Dogfighting, ref fixes and questionable records mar the sports scene.

ByABC News
January 8, 2009, 12:21 AM

July 25, 2007 — -- A clear sign of trouble in professional sports is when the league commissioners are getting more airtime than the athletes.

When times are good, there is no need to see the guys in suits. Commissioners can generally can stay off-radar until a Super Bowl, World Series or NBA Finals. Then they swagger in to talk about the booming prosperity in their respective leagues.

Clearly, given the Commish Cam coverage of the past week, we're in a three-ring crisis in North American sports.

NFL head Roger Goodell is erecting training-camp barricades for one of his most visible players. MLB boss Bud Selig has showed up in Frisco as a witness to the further desecration of his sport's record book. And the NBA's David Stern is grappling with the fact that one man with a whistle and an alleged gambling problem has shredded the credibility of his game.

(Which pretty much makes NHL head Gary Bettman the summer's big winner. Except nobody in America is watching his sport, and he's been freshly accused of interfering in the sale of the Nashville Predators in order to keep them from moving to Canada -- accusations Bettman denies.
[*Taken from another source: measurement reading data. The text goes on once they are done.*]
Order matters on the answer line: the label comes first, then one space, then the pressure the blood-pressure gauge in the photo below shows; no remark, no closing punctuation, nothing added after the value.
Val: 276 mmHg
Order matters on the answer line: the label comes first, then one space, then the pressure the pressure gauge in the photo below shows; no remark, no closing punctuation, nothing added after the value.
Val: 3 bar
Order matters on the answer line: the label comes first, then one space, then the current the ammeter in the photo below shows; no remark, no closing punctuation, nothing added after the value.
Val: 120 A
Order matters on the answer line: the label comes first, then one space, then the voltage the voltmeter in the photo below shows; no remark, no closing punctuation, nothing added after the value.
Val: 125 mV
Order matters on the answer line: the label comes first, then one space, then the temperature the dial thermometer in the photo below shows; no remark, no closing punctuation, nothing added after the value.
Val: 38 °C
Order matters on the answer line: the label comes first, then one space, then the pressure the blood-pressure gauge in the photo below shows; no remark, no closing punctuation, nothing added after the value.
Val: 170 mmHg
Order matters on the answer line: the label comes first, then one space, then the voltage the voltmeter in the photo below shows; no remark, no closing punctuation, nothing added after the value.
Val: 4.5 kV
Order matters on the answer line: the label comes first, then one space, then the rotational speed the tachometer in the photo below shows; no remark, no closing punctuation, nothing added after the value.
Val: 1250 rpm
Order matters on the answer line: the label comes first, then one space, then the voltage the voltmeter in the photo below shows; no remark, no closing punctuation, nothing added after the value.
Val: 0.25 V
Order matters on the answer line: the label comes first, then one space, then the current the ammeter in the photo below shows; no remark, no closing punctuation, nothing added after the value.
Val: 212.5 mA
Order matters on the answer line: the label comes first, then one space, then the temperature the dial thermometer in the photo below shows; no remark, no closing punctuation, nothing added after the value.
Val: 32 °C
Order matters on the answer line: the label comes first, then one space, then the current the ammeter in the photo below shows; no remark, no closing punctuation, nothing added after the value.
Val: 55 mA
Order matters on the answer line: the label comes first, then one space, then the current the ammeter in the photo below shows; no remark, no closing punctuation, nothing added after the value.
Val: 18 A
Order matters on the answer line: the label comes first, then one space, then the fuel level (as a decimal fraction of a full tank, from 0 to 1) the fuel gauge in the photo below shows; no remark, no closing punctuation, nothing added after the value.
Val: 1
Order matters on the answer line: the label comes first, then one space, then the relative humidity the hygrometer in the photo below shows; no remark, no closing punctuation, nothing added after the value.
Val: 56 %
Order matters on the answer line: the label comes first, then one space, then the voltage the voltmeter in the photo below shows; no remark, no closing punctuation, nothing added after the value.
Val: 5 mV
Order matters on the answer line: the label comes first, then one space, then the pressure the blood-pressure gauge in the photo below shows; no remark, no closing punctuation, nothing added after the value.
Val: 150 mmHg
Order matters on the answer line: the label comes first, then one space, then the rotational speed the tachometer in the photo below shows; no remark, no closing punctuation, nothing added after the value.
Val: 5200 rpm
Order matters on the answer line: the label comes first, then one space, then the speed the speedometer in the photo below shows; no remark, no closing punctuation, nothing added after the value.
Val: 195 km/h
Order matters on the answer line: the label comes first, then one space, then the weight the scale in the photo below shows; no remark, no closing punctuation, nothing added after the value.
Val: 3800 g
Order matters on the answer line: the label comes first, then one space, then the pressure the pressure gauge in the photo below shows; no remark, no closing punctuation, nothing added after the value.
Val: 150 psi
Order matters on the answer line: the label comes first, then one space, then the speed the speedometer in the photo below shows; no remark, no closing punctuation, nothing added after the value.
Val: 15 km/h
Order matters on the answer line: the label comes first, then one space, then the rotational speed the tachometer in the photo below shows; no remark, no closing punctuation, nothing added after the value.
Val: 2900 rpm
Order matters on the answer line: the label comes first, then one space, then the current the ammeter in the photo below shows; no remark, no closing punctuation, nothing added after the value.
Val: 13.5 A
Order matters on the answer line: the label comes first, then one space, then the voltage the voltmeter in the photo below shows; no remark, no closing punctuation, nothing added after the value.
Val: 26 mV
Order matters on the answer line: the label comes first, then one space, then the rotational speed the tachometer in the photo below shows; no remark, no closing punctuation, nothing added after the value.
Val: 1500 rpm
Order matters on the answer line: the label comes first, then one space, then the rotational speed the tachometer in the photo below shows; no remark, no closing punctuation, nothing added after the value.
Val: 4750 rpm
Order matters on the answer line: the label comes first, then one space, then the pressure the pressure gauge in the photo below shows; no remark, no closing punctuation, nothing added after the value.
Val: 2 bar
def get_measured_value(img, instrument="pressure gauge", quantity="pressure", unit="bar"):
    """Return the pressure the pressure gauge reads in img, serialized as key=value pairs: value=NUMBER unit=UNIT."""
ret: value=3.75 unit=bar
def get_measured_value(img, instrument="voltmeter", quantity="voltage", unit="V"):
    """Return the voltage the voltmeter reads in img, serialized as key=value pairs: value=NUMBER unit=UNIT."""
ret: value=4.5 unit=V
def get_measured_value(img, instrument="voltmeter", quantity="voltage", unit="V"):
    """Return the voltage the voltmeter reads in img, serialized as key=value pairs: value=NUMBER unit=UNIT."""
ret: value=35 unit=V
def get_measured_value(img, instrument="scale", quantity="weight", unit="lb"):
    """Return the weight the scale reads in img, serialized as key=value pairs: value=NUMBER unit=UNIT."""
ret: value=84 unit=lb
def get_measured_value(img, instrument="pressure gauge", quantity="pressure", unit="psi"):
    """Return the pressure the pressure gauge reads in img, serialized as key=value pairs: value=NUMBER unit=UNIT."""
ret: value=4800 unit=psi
Hockey can't even walk through an open door without tripping over its skates.)

Given the backdrop, it's time to examine the current commissioner gut checks, and to assess who has the guts to get his sport back on task.

Toughest spot

1. Stern: Corrupt refs using their power to fix games are definitely on the short list of worst case scenarios in any sport. For a guy with a long track record of having all the answers, Stern didn't have many when he discussed the Tim Donaghy debacle Tuesday. Shows you how vulnerable the sport is to gambling-related corruption. Any sport.

2. Selig: He's the one commissioner getting no help (so far) from any investigative agencies in formalizing a solution to his problem. Lacking a legal hammer (and a positive drug test), Selig must sit back and watch Barry Bonds move past Henry Aaron on the all-time home run list. If Selig is to keep a joyless vigil waiting for the inevitable in San Francisco (does he stand and applaud when No. 756 clears the fence?) at least he's doing it in a great restaurant city.